OWNERNAME=${DATA[1]%.*}
TABLENAME=${DATA[1]#*.}
#Debugging: echo "OWNERNAME=$OWNERNAME and TABLENAME=$TABLENAME"
elif [ $isfound -eq 1 ] ; then
# We have found a table record so parse it
#Debugging: echo "isfound=1"
# Record based on relavant keywords
case ${DATA[1]} in
Insert)
COUNT_INSERT=${DATA[2]}
#Debugging: echo Found insert
;;
Delete)
COUNT_DELETE=${DATA[2]}
;;
FieldComp)
COUNT_UPDATE=${DATA[2]}
;;
GGSPKUpdate)
COUNT_PKUPDATE=${DATA[2]}
;;
Total)
COUNT_BYTES=${DATA[4]}
TOTAL_BYTES=$(($TOTAL_BYTES + COUNT_BYTES))
;;
Before)
COUNT_BEFORE=${DATA[3]}
;;
After)
# Finding "After" means we are at the end of the record. Grab the after count
# create the
COUNT_AFTER=${DATA[3]}
csvstmt="$OWNERNAME,\
$TABLENAME,\
$COUNT_BYTES,\
$COUNT_INSERT,\
$COUNT_DELETE,\
$COUNT_UPDATE,\
$COUNT_PKUPDATE,\
$COUNT_AFTER,\
$COUNT_BEFORE"
# Send table data to output file
echo $csvstmt >> $OUTPUT
# Send table data to standard output
echo $csvstmt
# Resent counter values
isfound=0
isdone=1
COUNT_INSERT=0
COUNT_DELETE=0
COUNT_UPDATE=0
COUNT_PKUPDATE=0
COUNT_BYTES=0
COUNT_BEFORE=0
COUNT_AFTER=0
TOTAL_BYTES=0
;;
*)
# Do nothing
#Debugging: echo "Non-canidate row"
;;
esac
fi
if [ $isdone -eq 1 ]; then
isdone=0
fi
# End while loop that flips through each line in input
done < $INPUT_FROM_LOGDUMP
echo "*****************************************"
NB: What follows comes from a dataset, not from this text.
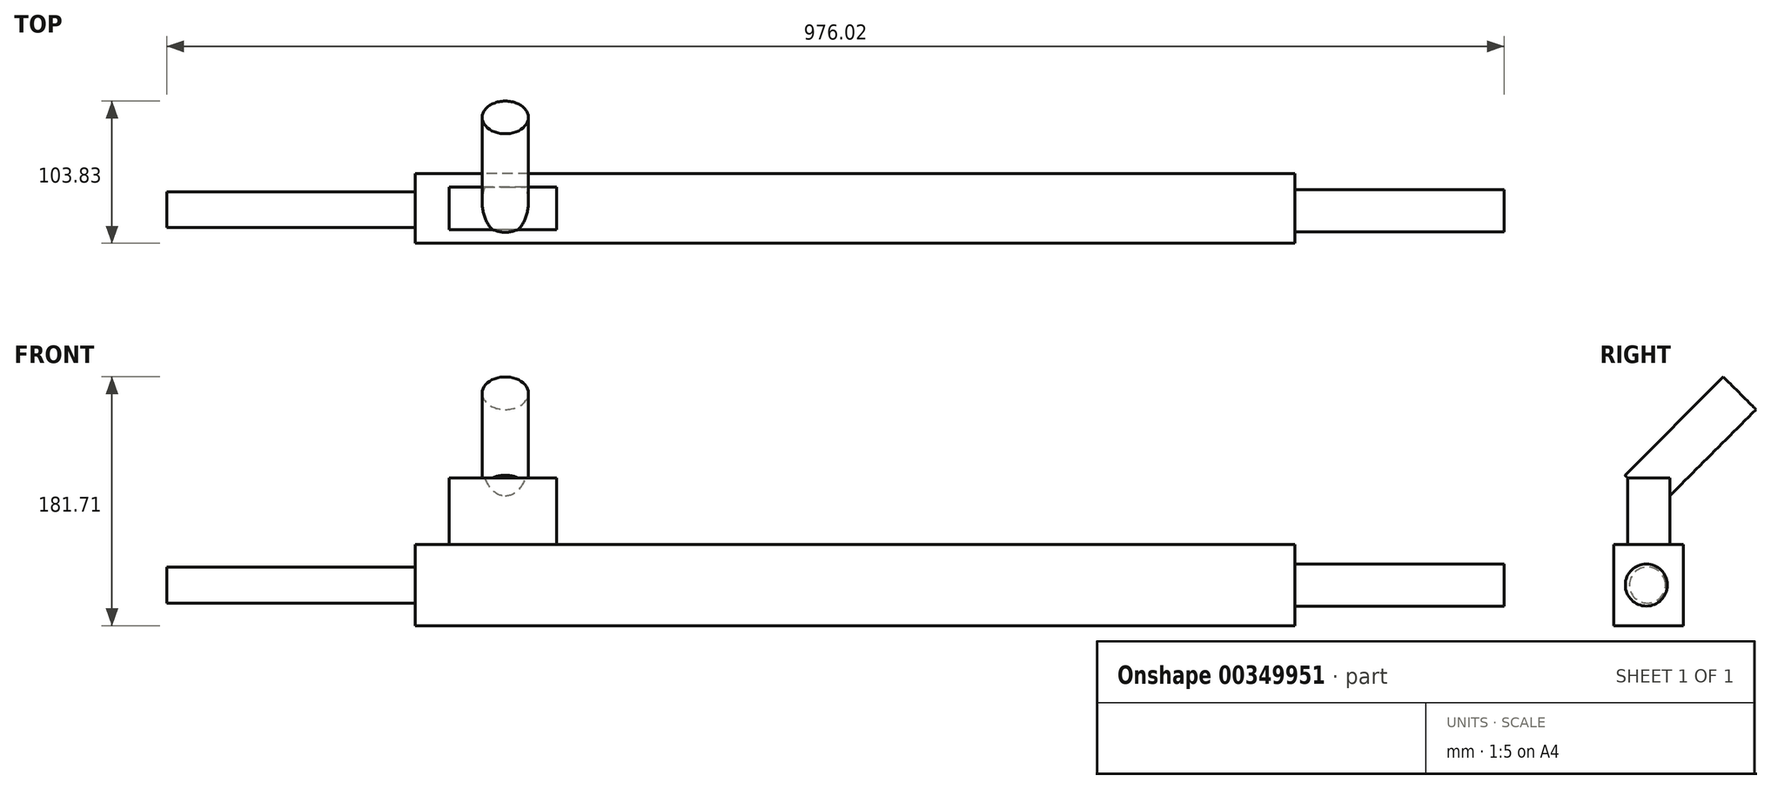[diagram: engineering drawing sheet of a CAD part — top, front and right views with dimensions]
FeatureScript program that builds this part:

echo "Output is also in Excel friendly, CSV file: $OUTPUT"
echo "*****************************************"
# endtime=`date`
# echo "Total bytes: $TOTAL_BYTES"
# echo "Start logdump scripts : $starttime"
# echo "End logdump scripts : $endtime"
# echo "*****************************************"
exit 0
________________________________________________________________________
Example output:
Ownername,Tablename,Bytes,Insert,Delete,Update,PKUpdate,After,Before,%ofTotal,RunTotal
XXCCS_GGT_O,GGS_HEARTBEAT,117001,0,0,5,754,759,0
XXCCS_GGT_O,ST_KS_CSI_ITEM_INSTANCES_H,1504432167,1090023,3811,20868,0,1110891,3811
XXCCS_GGT_O,ST_KS_XXCSS_QOT_LINES_ALL,1439493623,882341,0,0,0,882341,0
The last two column headers have no corresponding data as they will be populated using Excel functions once imported into a spreadsheet.